Start

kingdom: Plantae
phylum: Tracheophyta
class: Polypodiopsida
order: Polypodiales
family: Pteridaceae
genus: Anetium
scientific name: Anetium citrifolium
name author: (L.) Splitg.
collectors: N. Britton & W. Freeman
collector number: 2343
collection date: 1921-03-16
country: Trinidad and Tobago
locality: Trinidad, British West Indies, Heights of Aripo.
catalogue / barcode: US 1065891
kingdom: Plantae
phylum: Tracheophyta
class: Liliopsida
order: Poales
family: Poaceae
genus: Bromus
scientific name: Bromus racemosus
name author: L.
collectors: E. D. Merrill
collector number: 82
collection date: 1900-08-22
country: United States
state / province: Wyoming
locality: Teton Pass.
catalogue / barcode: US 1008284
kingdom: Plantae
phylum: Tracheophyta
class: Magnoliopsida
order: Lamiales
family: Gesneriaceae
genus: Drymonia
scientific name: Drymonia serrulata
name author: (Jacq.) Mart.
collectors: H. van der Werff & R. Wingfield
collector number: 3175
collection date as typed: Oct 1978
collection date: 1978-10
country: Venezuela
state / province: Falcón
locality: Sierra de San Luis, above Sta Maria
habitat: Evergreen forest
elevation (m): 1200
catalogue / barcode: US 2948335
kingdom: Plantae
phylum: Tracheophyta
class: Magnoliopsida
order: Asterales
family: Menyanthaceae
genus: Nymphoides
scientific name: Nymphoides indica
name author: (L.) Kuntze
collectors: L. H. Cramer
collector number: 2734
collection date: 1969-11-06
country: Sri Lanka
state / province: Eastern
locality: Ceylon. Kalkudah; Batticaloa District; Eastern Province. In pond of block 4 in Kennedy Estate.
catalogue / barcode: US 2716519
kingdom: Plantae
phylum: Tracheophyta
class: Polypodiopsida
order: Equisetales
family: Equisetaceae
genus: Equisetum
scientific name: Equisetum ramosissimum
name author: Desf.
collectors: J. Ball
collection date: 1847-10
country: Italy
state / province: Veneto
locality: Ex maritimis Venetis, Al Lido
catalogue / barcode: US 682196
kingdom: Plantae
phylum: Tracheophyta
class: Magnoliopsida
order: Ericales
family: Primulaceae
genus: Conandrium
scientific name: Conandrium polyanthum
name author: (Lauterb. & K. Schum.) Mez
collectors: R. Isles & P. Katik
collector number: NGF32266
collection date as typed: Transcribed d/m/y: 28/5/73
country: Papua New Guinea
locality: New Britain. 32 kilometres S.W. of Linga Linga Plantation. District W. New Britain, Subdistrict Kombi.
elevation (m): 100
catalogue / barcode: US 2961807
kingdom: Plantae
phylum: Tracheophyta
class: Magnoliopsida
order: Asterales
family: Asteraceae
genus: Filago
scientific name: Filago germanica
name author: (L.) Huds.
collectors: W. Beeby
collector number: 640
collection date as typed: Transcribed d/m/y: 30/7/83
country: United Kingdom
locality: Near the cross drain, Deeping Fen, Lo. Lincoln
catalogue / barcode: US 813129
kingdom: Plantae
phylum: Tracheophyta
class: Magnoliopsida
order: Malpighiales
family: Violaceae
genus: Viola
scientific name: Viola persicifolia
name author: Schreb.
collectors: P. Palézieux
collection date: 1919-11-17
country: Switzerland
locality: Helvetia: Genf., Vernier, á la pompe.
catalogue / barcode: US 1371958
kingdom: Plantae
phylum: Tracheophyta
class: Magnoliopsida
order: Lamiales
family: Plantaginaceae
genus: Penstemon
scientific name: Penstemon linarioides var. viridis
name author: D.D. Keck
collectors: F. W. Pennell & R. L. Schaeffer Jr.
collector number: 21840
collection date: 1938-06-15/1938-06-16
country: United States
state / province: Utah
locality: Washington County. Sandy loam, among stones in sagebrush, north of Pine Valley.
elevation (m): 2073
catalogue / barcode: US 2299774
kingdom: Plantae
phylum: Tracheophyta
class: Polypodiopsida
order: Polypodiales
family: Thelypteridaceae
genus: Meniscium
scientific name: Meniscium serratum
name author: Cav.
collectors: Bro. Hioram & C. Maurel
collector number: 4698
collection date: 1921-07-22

End

| Objective |
Which lines above contain the word "elevation"? Pull out each of them in full.

| Final answer |
elevation (m): 1200
elevation (m): 100
elevation (m): 2073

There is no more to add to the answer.